В тот момент в «Неделе» шли мои набранные стихи.
Мне удалось к одному стихотворению поставить посвящение ей. Это подействовало на местные власти. Они сочли, что за Капу заступился сам Аджубей, всесильный зять Хрущева, редактор «Известий». С перепугу Капу назначили главным инженером типографии, даже повысив оклад. Но талант издателя в ней был загублен. Последний раз я видел ее во Владимире, когда мы приезжали играть «Поэторию».Ее золотой венчик, сплетенный, как ручка от корзинки, поблескивая, возвышался над креслами. Когда Зыкина под колокола пела «Матерь Владимирская единственная…», она поклонилась Капе…
«Комсомолка» осенью 1997 года посвятила две полосы Капе, там она пишет, что Зыкина Капе не кланялась, а просто наклонилась подобрать на сцене упавшие листочки. Может быть. И дальше пишет, что я сошел в зал во время исполнения «Поэтории» и встал на колени перед Капой. Все может быть.
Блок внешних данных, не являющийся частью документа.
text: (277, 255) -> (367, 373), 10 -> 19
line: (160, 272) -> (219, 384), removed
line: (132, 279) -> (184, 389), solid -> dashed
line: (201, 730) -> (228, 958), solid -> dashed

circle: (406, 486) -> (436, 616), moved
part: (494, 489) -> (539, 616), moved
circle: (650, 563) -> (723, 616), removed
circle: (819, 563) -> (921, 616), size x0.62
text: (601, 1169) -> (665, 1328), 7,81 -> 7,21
Но память об этих тяжелых днях осталась в виде вырезанной страницы во всем тираже «Мозаики». Цензура вырезала из готового тиража стихотворение «Прадед». И сделали вклейку. Но в оглавлении так и осталось — «Прадед». Что же это за стихотворение такое, так напугавшее власти?
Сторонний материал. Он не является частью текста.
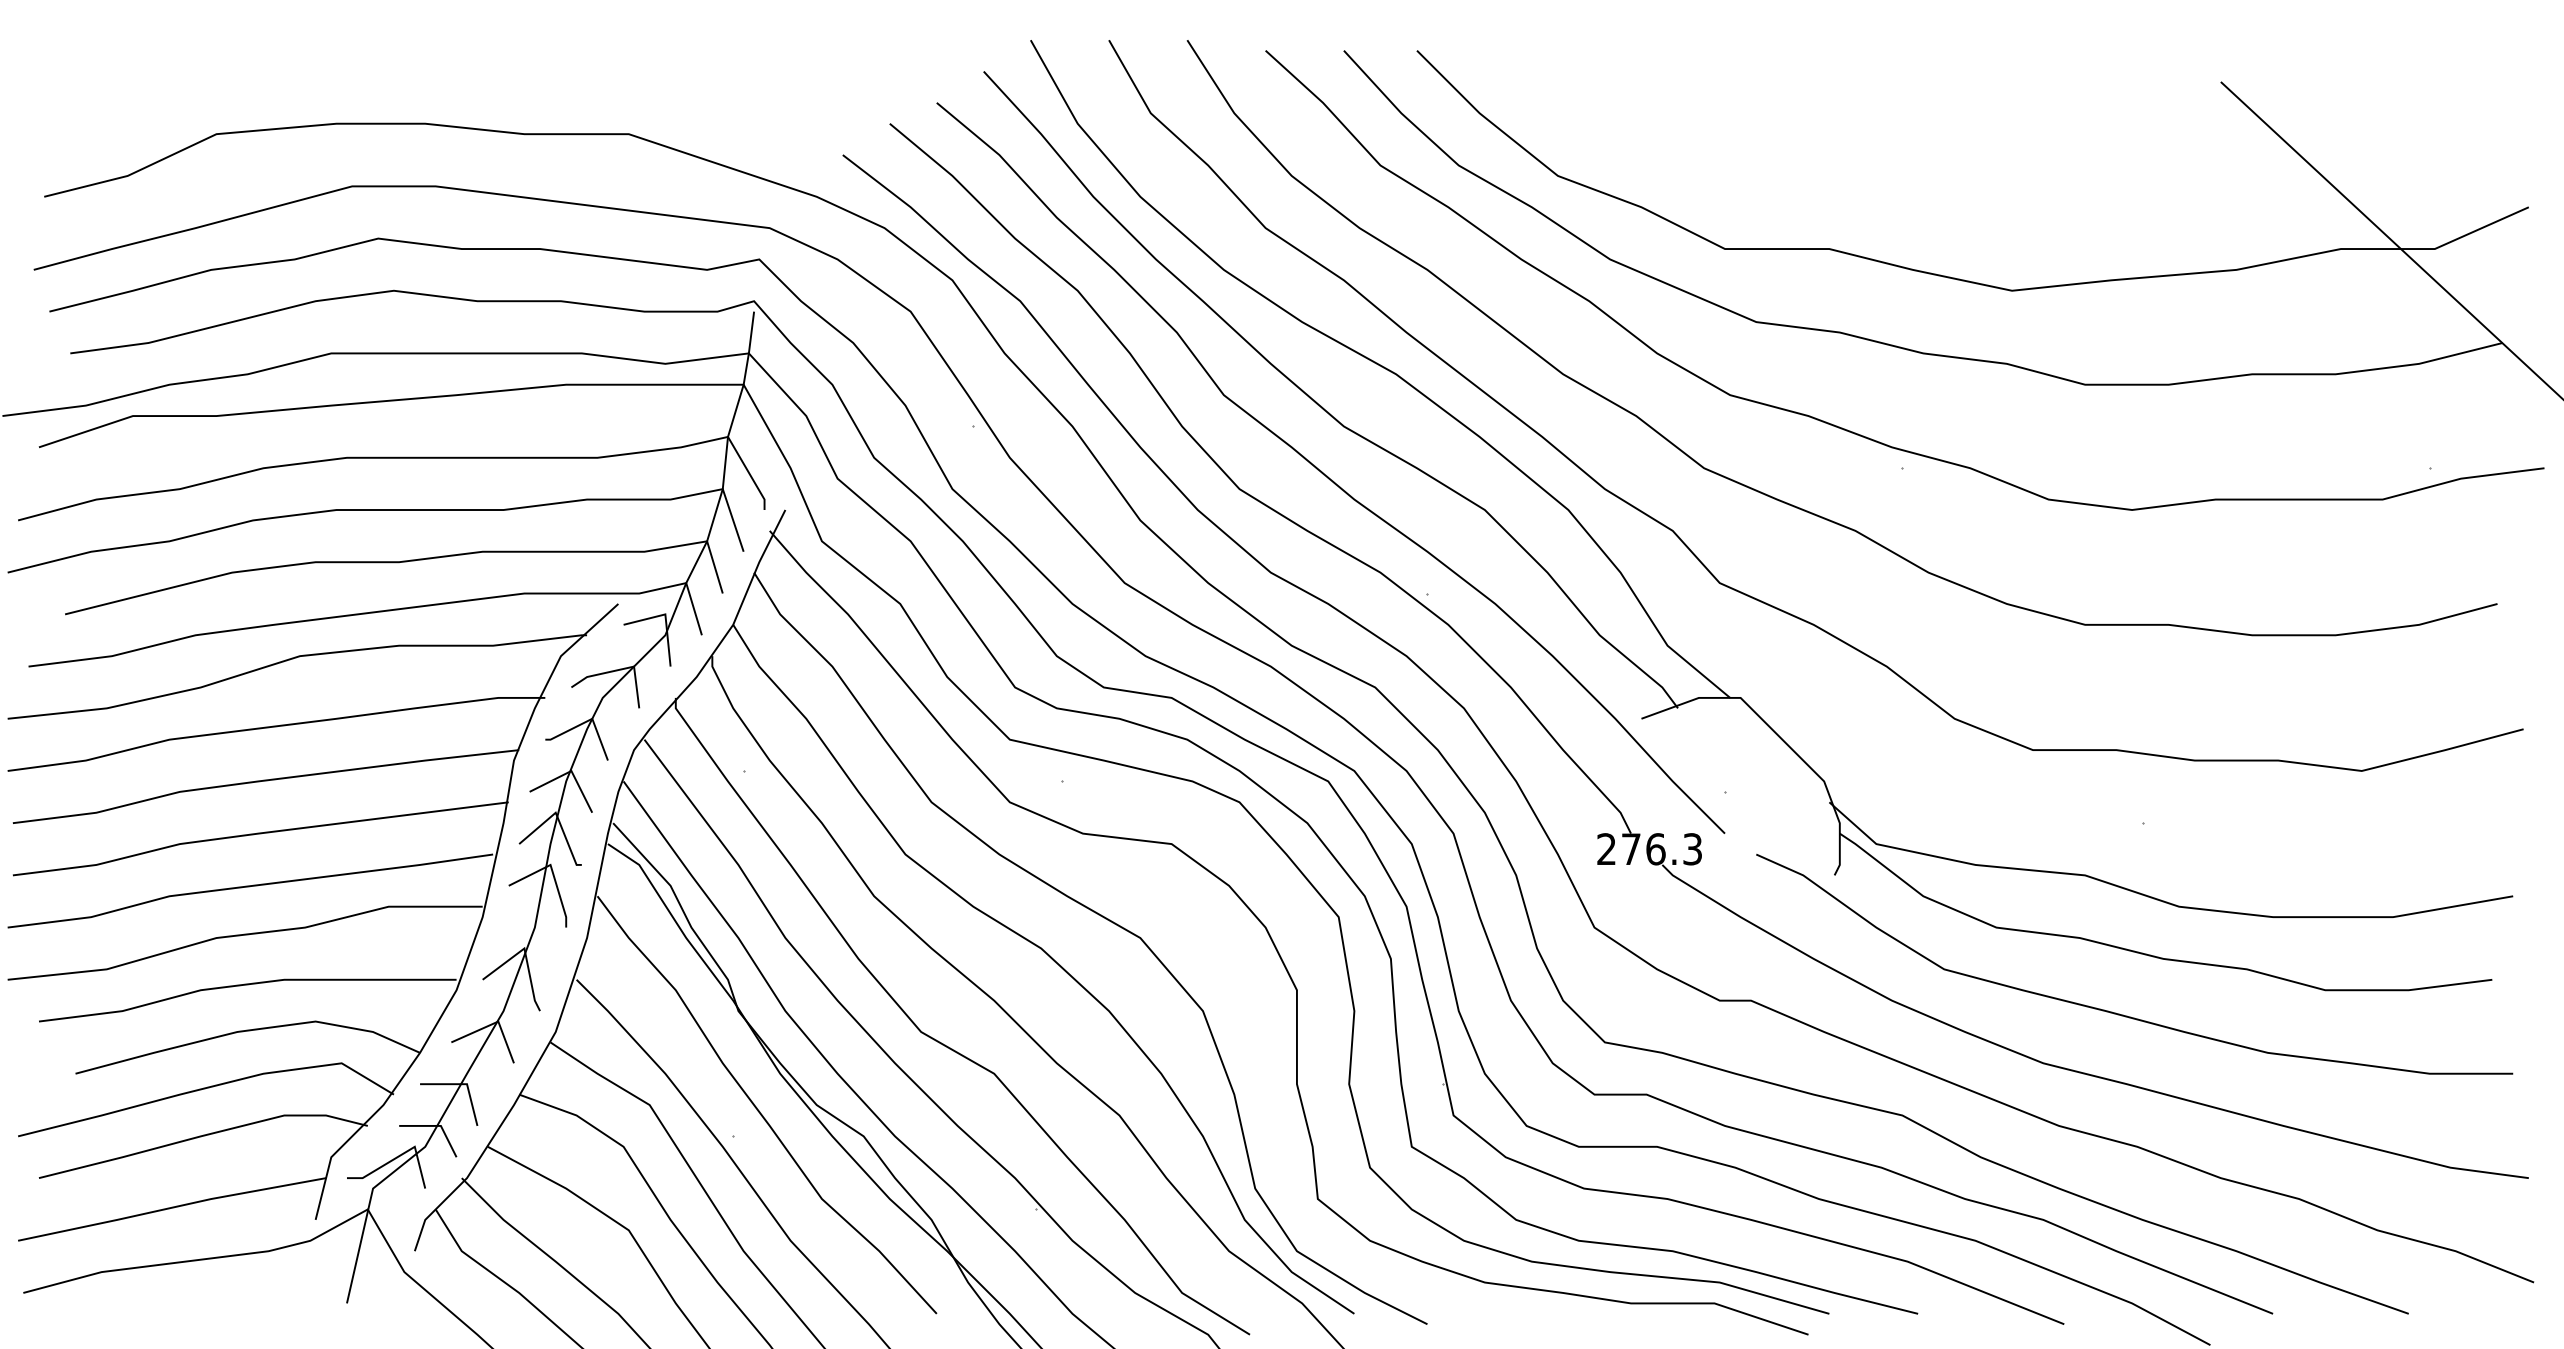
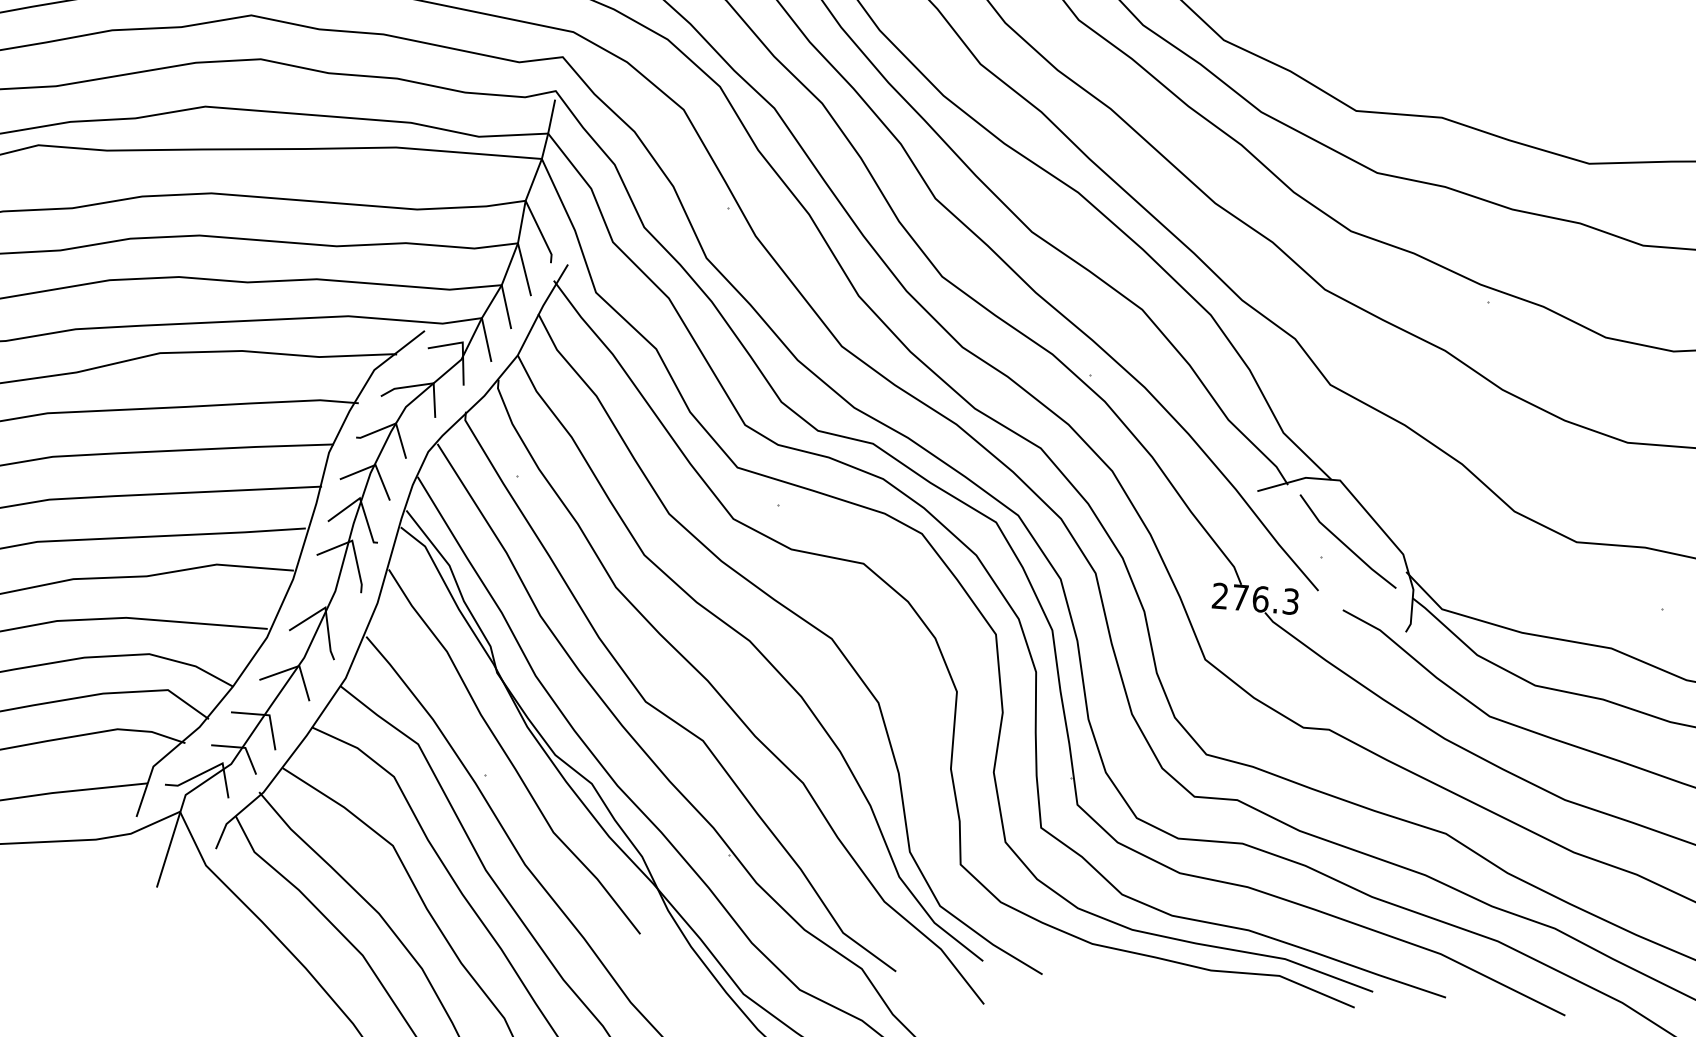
line: (1753, 774) -> (1345, 544), added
Стихи эти описывали моего прапрапрадеда — Андрея Полисадова, вернее, нашу семейную легенду о нем.
Что я знал тогда?
ПРАДЕД Ели — хмуры. Щеки — розовы. Мимо Мурома мчатся розвальни. Везут из Грузии! (Заложник царский.) Юному узнику горбиться цаплей, слушать про грузди, про телочку яловую… А в Грузии — яблони… (Яблонек завязь гладит меня. Чья это зависть глядит на меня?!) Где-то в России в иных переменах, очи расширя, юный монах плачет и цепи нагрудные гладит… Это мой прадед.Мать моя помнила мою прабабку, дочь Полисадова. Та была смуглая, властная, темноокая, со следами высокогорной красоты.
«Прапрапрадед твой — Андрей Полисадов, — писала мне мама, — был настоятелем одного из муромских монастырей, какого, не помню. Бабушка говорила, что его еще мальчиком привезли, как грузинского заложника, затем, кажется, он воспитывался в кадетском корпусе, а потом в семинарии. Когда дети Марии Андреевны приехали в Киржач, все говорили: „Грузины приехали…“»
Помню, как, шутливо пикируясь с отцом, мать называла его «грузинский деспот».
Приехав в Муром, опрашивая людей, разыскивая ускользающую нить, я чувствовал себя «а-ля Андроников», только речь шла не о ком-то чужом, пусть дорогом — поэте ли, историческом персонаже, — а речь шла о тебе, о твоем прошлом, о судьбе. Было кровное ощущение истории. Мне везло. Оказалось, что собор, в котором служил Полисадов, — ныне действующий.
В ограде я обнаружил чудом уцелевшее не примеченное никем надгробье, с оббитыми краями и обломанным завершением. На камне было имя Полисадова и дата смерти. Странен был цвет этого розоватого лабрадора с вкраплениями — «со слезой». Он всегда меняет цвет. Я приходил к нему утром, в сумерках, в ясные и ненастные дни, лунной ночью — цвет камня всегда был иным. То был аметистовый, то отдавал в гранит, то был просто серым, то хмуро-сиреневым. Это камень-настроение. Или это неуловимый цвет изменчивого времени?